Quem já viajou no mundo da mulher?

“Balada de amor ao vento”, da escritora Paulina Chiziane, representa um marco na literatura moçambicana. Publicado em 1990, o romance foi o primeiro no país a tematizar o quotidiano do universo feminino, evidenciando signos socioculturais que denunciam o lugar secundário reservado à mulher. Mais do que retratar a situação feminina em um Moçambique colonizado, Paulina Chiziane põe em discussão como as negociações transculturais e as mudanças de sistemas políticos apenas perpetuaram a[ Nº 11 | Ano 9 | 2010 | Estudos (1) p. 2]submissão feminina, ao mesmo tempo em que, dando voz a essa personagem marginal da história do país, contribui para a reconstrução da identidade moçambicana no período pós-colonial. Concentraremo-nos, neste estudo, em analisar tais signos e compreender como a autora os desconstrói em busca da reconfiguração da identidade nacional e da vitalização da presença feminina na construção do cenário histórico e cultural de Moçambique.

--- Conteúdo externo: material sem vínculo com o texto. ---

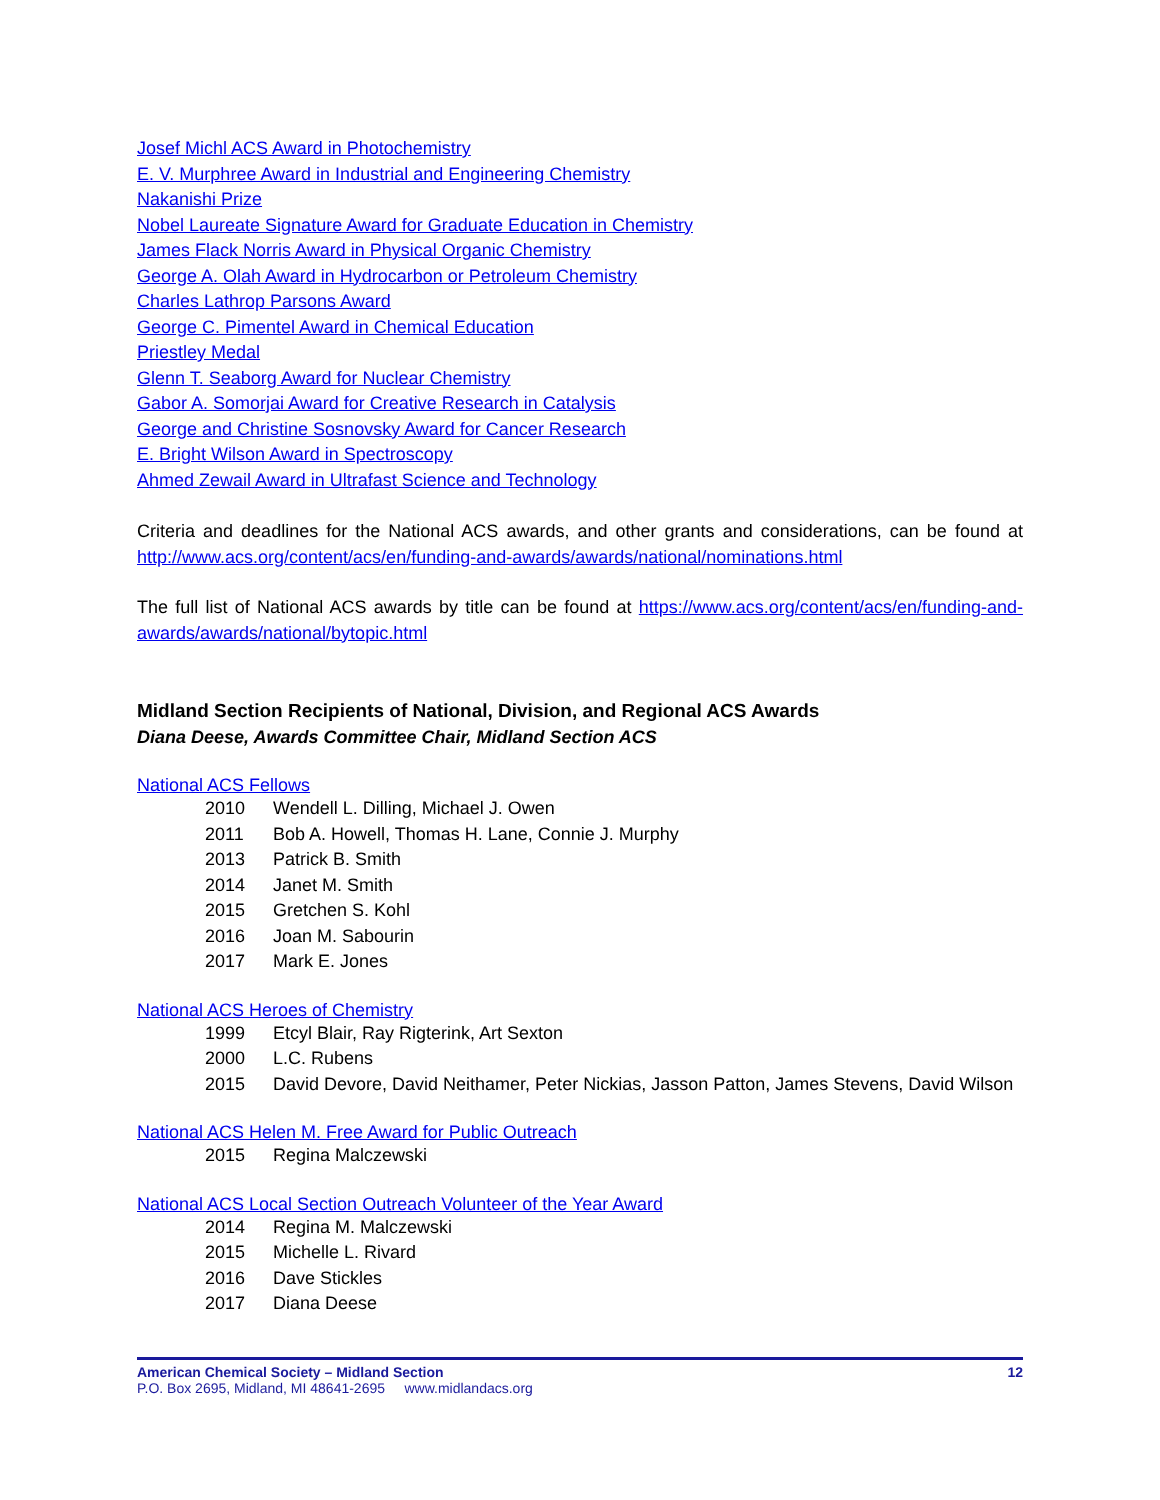Josef Michl ACS Award in Photochemistry
E. V. Murphree Award in Industrial and Engineering Chemistry
Nakanishi Prize
Nobel Laureate Signature Award for Graduate Education in Chemistry
James Flack Norris Award in Physical Organic Chemistry
George A. Olah Award in Hydrocarbon or Petroleum Chemistry
Charles Lathrop Parsons Award
George C. Pimentel Award in Chemical Education
Priestley Medal
Glenn T. Seaborg Award for Nuclear Chemistry
Gabor A. Somorjai Award for Creative Research in Catalysis
George and Christine Sosnovsky Award for Cancer Research
E. Bright Wilson Award in Spectroscopy
Ahmed Zewail Award in Ultrafast Science and Technology
Criteria and deadlines for the National ACS awards, and other grants and considerations, can be found at http://www.acs.org/content/acs/en/funding-and-awards/awards/national/nominations.html
The full list of National ACS awards by title can be found at https://www.acs.org/content/acs/en/funding-and-awards/awards/national/bytopic.html
Midland Section Recipients of National, Division, and Regional ACS Awards
Diana Deese, Awards Committee Chair, Midland Section ACS
National ACS Fellows
2010 Wendell L. Dilling, Michael J. Owen
2011 Bob A. Howell, Thomas H. Lane, Connie J. Murphy
2013 Patrick B. Smith
2014 Janet M. Smith
2015 Gretchen S. Kohl
2016 Joan M. Sabourin
2017 Mark E. Jones
National ACS Heroes of Chemistry
1999 Etcyl Blair, Ray Rigterink, Art Sexton
2000 L.C. Rubens
2015 David Devore, David Neithamer, Peter Nickias, Jasson Patton, James Stevens, David Wilson
National ACS Helen M. Free Award for Public Outreach
2015 Regina Malczewski
National ACS Local Section Outreach Volunteer of the Year Award
2014 Regina M. Malczewski
2015 Michelle L. Rivard
2016 Dave Stickles
2017 Diana Deese
American Chemical Society – Midland Section
P.O. Box 2695, Midland, MI 48641-2695 www.midlandacs.org
12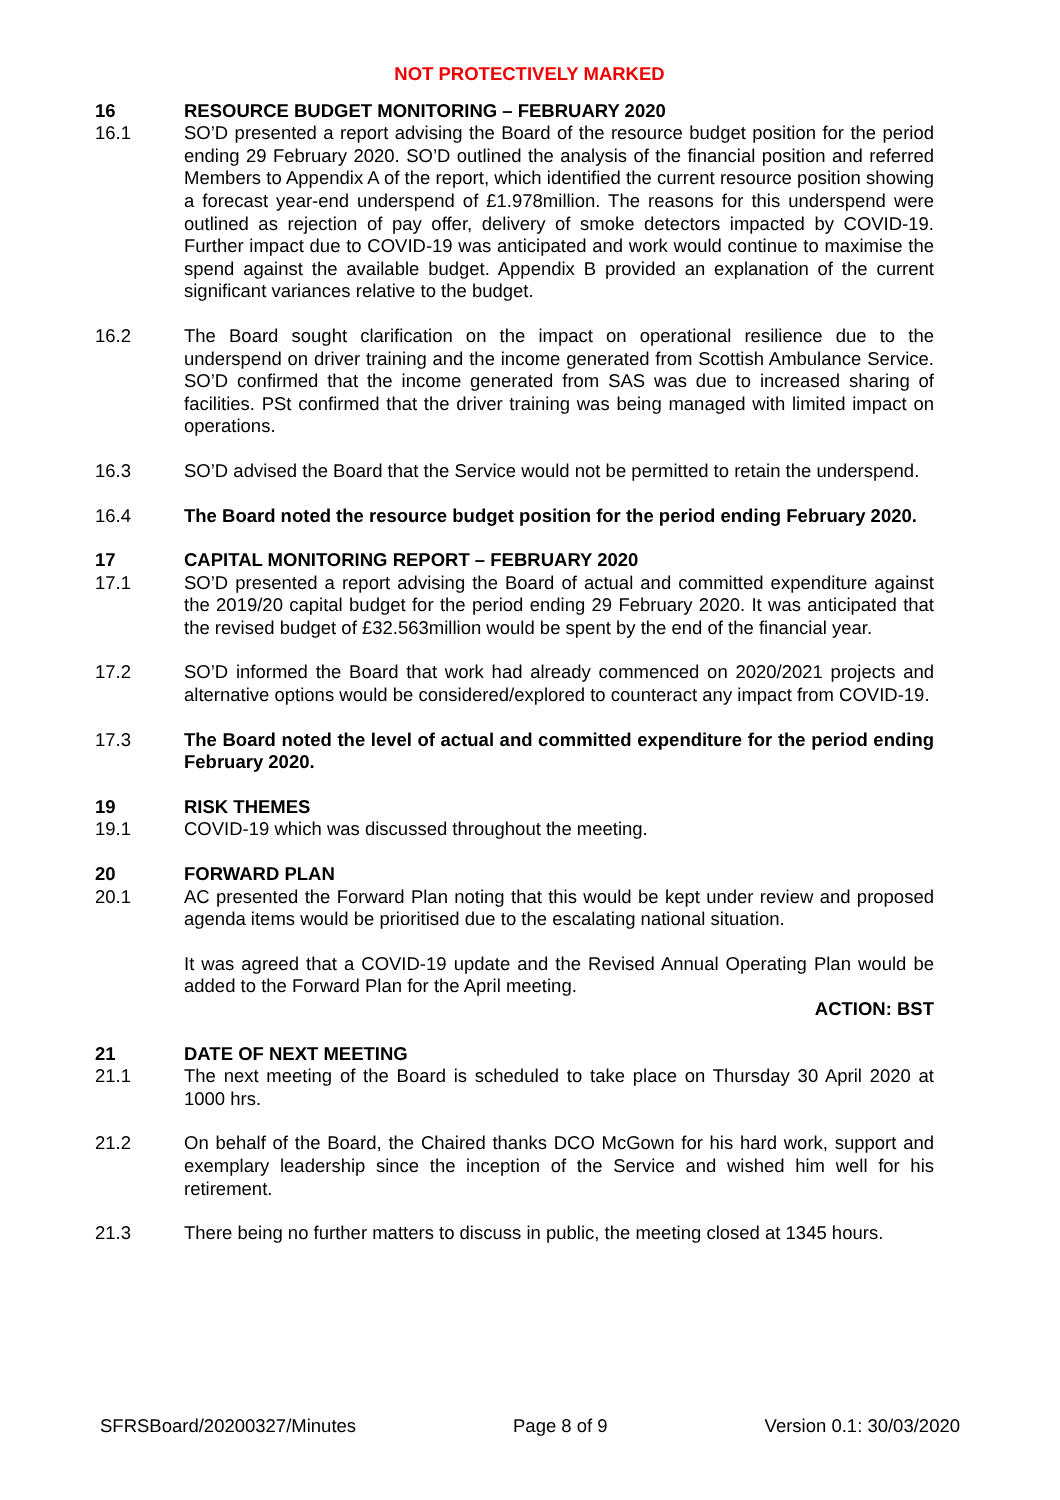NOT PROTECTIVELY MARKED
16 RESOURCE BUDGET MONITORING – FEBRUARY 2020
16.1 SO’D presented a report advising the Board of the resource budget position for the period ending 29 February 2020. SO’D outlined the analysis of the financial position and referred Members to Appendix A of the report, which identified the current resource position showing a forecast year-end underspend of £1.978million. The reasons for this underspend were outlined as rejection of pay offer, delivery of smoke detectors impacted by COVID-19. Further impact due to COVID-19 was anticipated and work would continue to maximise the spend against the available budget. Appendix B provided an explanation of the current significant variances relative to the budget.
16.2 The Board sought clarification on the impact on operational resilience due to the underspend on driver training and the income generated from Scottish Ambulance Service. SO’D confirmed that the income generated from SAS was due to increased sharing of facilities. PSt confirmed that the driver training was being managed with limited impact on operations.
16.3 SO’D advised the Board that the Service would not be permitted to retain the underspend.
16.4 The Board noted the resource budget position for the period ending February 2020.
17 CAPITAL MONITORING REPORT – FEBRUARY 2020
17.1 SO’D presented a report advising the Board of actual and committed expenditure against the 2019/20 capital budget for the period ending 29 February 2020. It was anticipated that the revised budget of £32.563million would be spent by the end of the financial year.
17.2 SO’D informed the Board that work had already commenced on 2020/2021 projects and alternative options would be considered/explored to counteract any impact from COVID-19.
17.3 The Board noted the level of actual and committed expenditure for the period ending February 2020.
19 RISK THEMES
19.1 COVID-19 which was discussed throughout the meeting.
20 FORWARD PLAN
20.1 AC presented the Forward Plan noting that this would be kept under review and proposed agenda items would be prioritised due to the escalating national situation.
It was agreed that a COVID-19 update and the Revised Annual Operating Plan would be added to the Forward Plan for the April meeting.
ACTION: BST
21 DATE OF NEXT MEETING
21.1 The next meeting of the Board is scheduled to take place on Thursday 30 April 2020 at 1000 hrs.
21.2 On behalf of the Board, the Chaired thanks DCO McGown for his hard work, support and exemplary leadership since the inception of the Service and wished him well for his retirement.
21.3 There being no further matters to discuss in public, the meeting closed at 1345 hours.
SFRSBoard/20200327/Minutes Page 8 of 9 Version 0.1: 30/03/2020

A história nos é contada pela personagem Sarnau, mulher marcada pelo amor e pelo abandono. Escrito em primeira pessoa, o romance caracteriza-se por um modo lírico de narrar, o que, segundo Inocência Mata, reforça o processo rememorativo. A narrativa tematiza a memória como veículo de revitalização identitária, no caso de Balada de amor ao vento, “uma memória individual que se confronta com os ditames de uma sociedade tradicionalista” (MATA, 2000, p. 136). A personagem inicia a história já envelhecida, saudosa dos tempos de juventude, contrapondo-os com o seu presente, miserável. Ao questionar-se sobre a existência ou não do amor, Sarnau faz uma comparação da mulher com a terra, convidando o leitor a conhecer o universo feminino:
Tenho uma filha crescida que ainda estuda embora já tenha estudado muito. Um dia disse-me que a terra é redonda. Por fora é toda verde e lá no fundo tem um centro vermelho. Como o melão. Que a terra é a mãe da natureza e tudo suporta para parir a vida. Como a mulher. Os golpes da vida a mulher suporta no silêncio da terra. Na amargura suave segrega um líquido triste e viscoso como o melão.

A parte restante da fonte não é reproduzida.